Medir el impacto del fútbol también es aventurarse en los planos social, cultural y emotivo. No por nada, el mercado de piernas es seguido con mayor atención que muchos asuntos públicos que inciden directamente en la calidad de vida de un pueblo.

Practicar un deporte, es una forma fácil de conocer el fracaso y aunque nos preparemos psicológicamente para ello, nunca se está listo para perder, (a menos que formemos parte de un amaño en cuyo caso aplica lo de, literalmente, vender la derrota). La obtención de un resultado positivo requiere armonía, solidaridad, organización; un entorno diseñado con el fin de sacar el mayor de los provechos a las cualidades de cada uno. Incluso los miembros de la banca deben aportar la disciplina de respetar la titularidad de los otros. Desde los porteros hasta los delanteros, esto es insoslayable, deben hacer suya y encarnar la estrategia y la táctica, la inclinación ofensiva o defensiva, lo que conduce a la perfección de un estilo, a la ejecución sin defectos de una coreografía ganadora.

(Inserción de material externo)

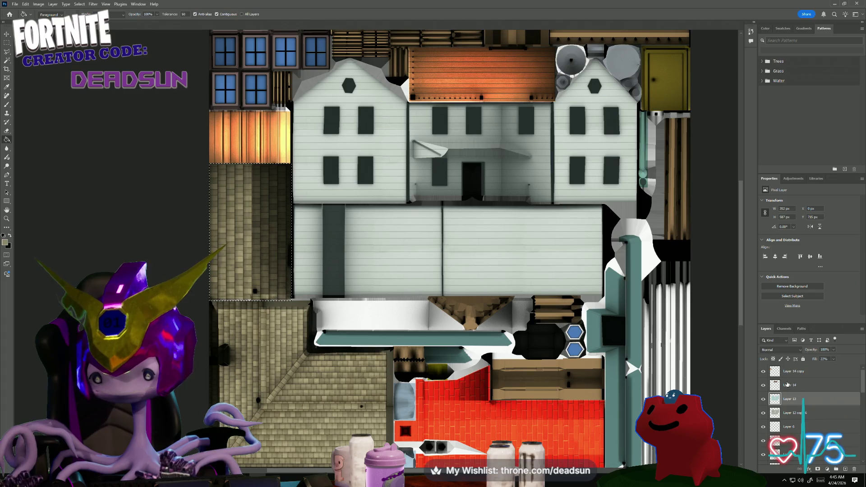
left_click(763, 386)
left_click(763, 386)
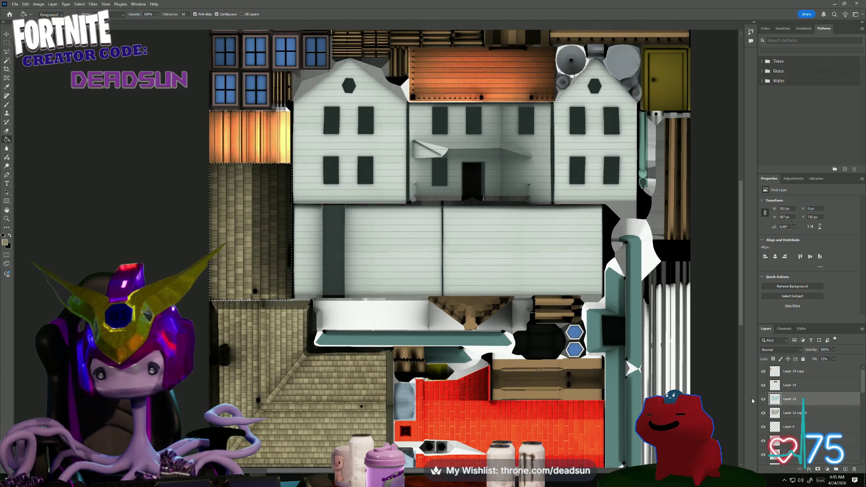
left_click(764, 412)
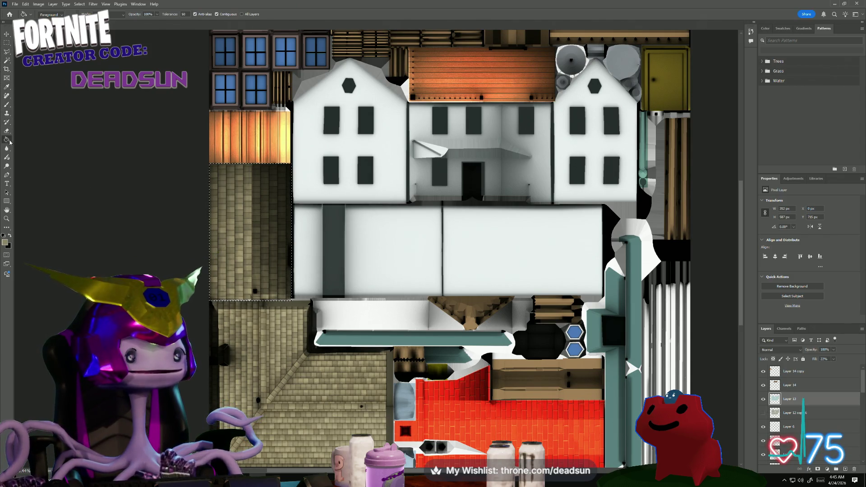
key("i")
left_click(487, 240)
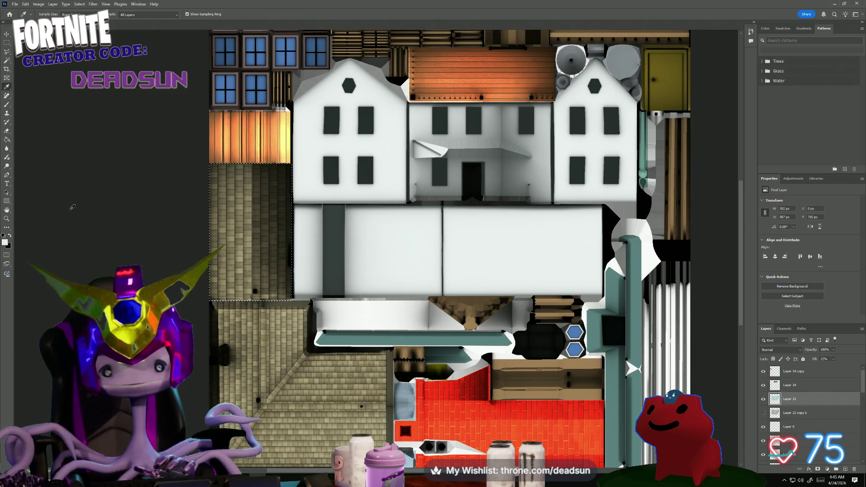
Lower the overlay fill to 24%, show the plank siding layer, and set Linear Burn blending.
left_click(833, 360)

Sin embargo, ni el más rígido de los esquemas está exento, ya sea como víctima o como beneficiario, de algún chispazo de creatividad, de habilidad, de libertad. Lo imprevisible no es que un equipo gane o pierda, sino la forma en que se articulan factores del juego como un rebote, una decisión arbitral, una lesión, para sellar el resultado.

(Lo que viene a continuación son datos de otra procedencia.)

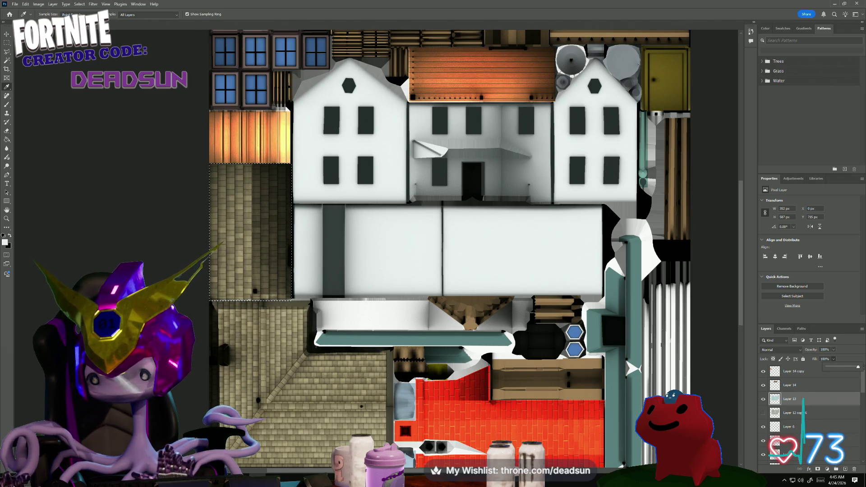
left_click(466, 249)
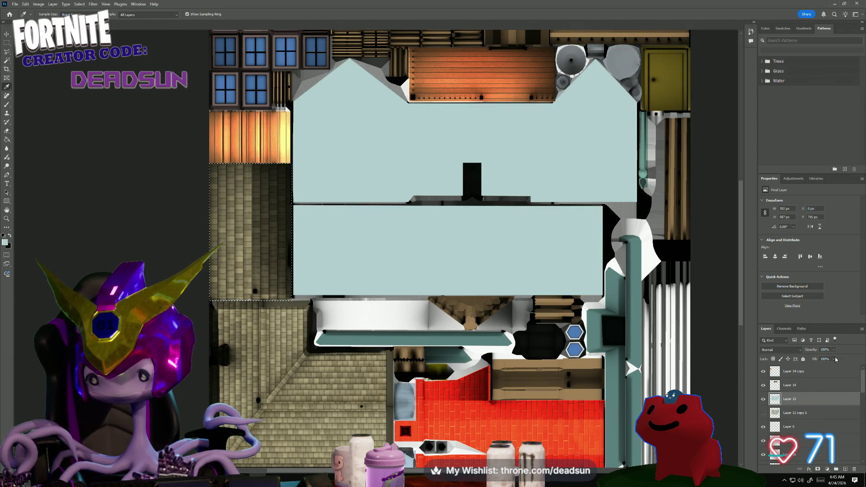
left_click_drag(811, 368, 810, 369)
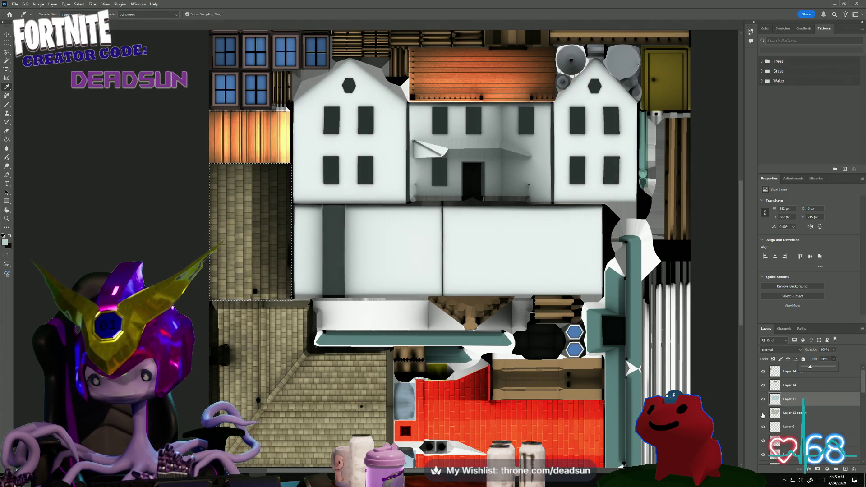
left_click(763, 414)
left_click(802, 351)
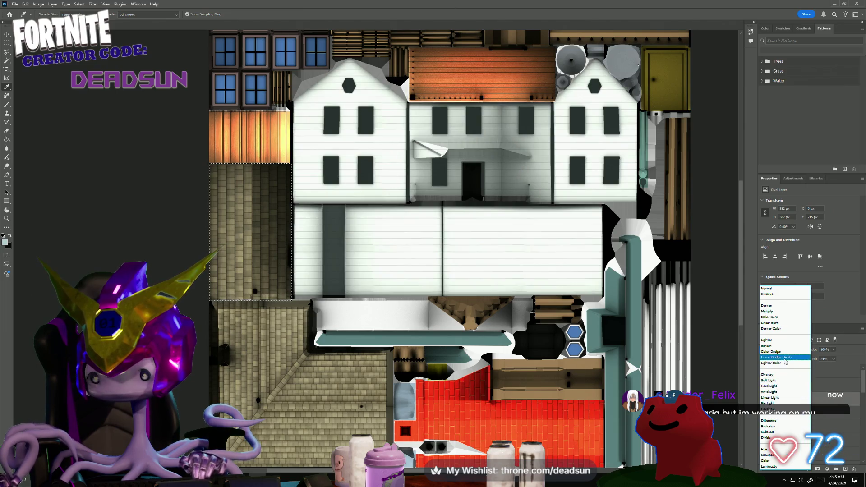
left_click(784, 323)
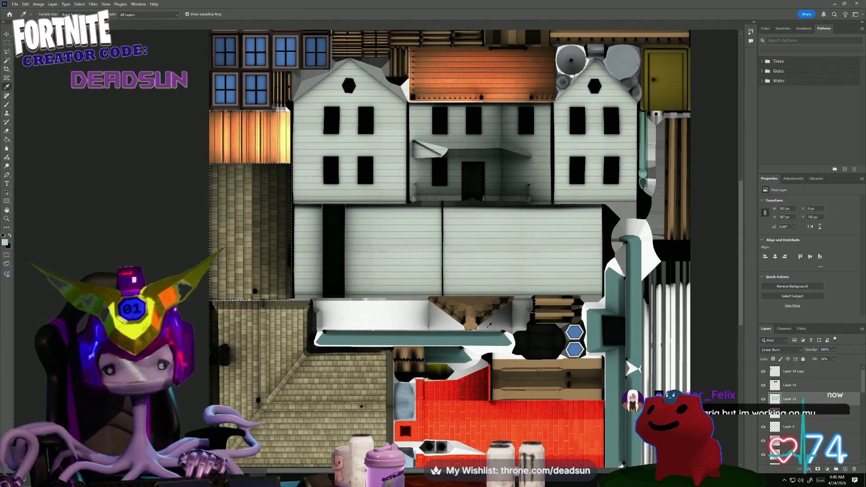
left_click_drag(534, 318, 303, 277)
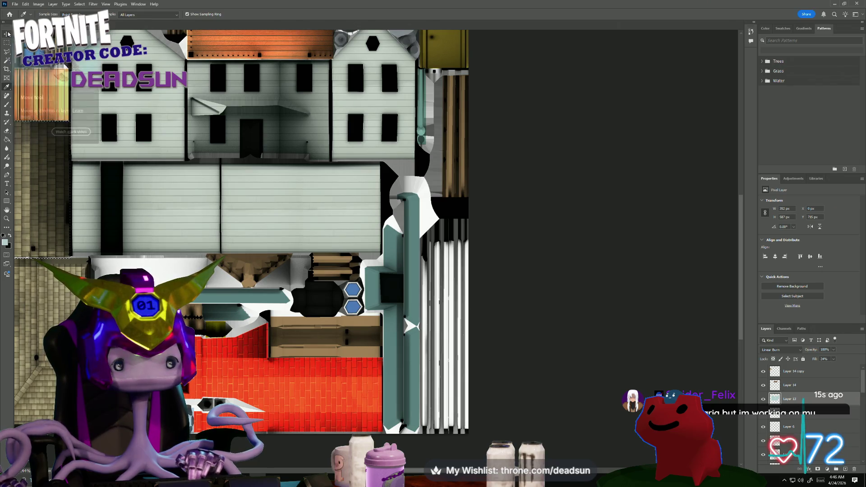
Fill the white striped strip at the texture's right edge with light teal.
left_click(6, 43)
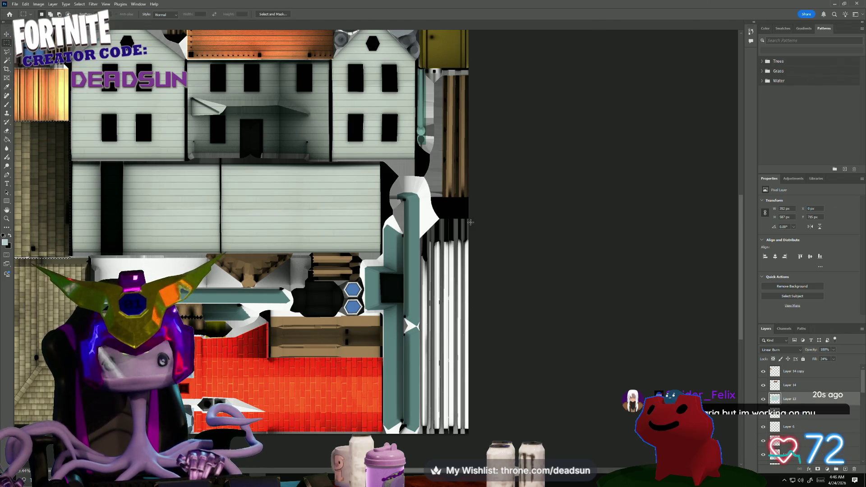
mouse_move(473, 218)
left_mouse_down()
mouse_move(467, 311)
mouse_move(415, 422)
mouse_move(447, 447)
mouse_move(420, 449)
left_mouse_up()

El fútbol, desde luego, no es una de las Bellas Artes. No hay en él, sino como metáforas, elementos de la música, la arquitectura, la danza, la literatura, el teatro. No obstante, hay partidos que nos obsequian, gracias a la destreza y habilidad de sus ejecutantes, los tres elementos existentes en toda obra artística: armonía, integridad, luminosidad.

A pesar de todas las razones para odiar el fútbol (las pasiones irracionales que desata, su envoltura de oro, las castas impuestas a golpe de talonario, el aura que lo protege de las convulsiones sufridas por un pueblo, el uso político de sus figuras, las chapuzas y las injusticias, los errores evidentes y los engaños insultantes) también hay buenos argumentos para abrazarlo. Un escritor de nombre Albert Camus dijo que todo lo que sabía sobre moral lo había aprendido en un campo de fútbol.

El soccer, con todo y su siglo y medio de historia moderna, tiene más vida que nunca y eso genera, a la par de descontentos válidos, adeptos por millones entre los que se cuentan algunos de los mejores y más comprometidos seres humanos que han venido al mundo. La Tierra seguirá rodando hasta que expire el último minuto.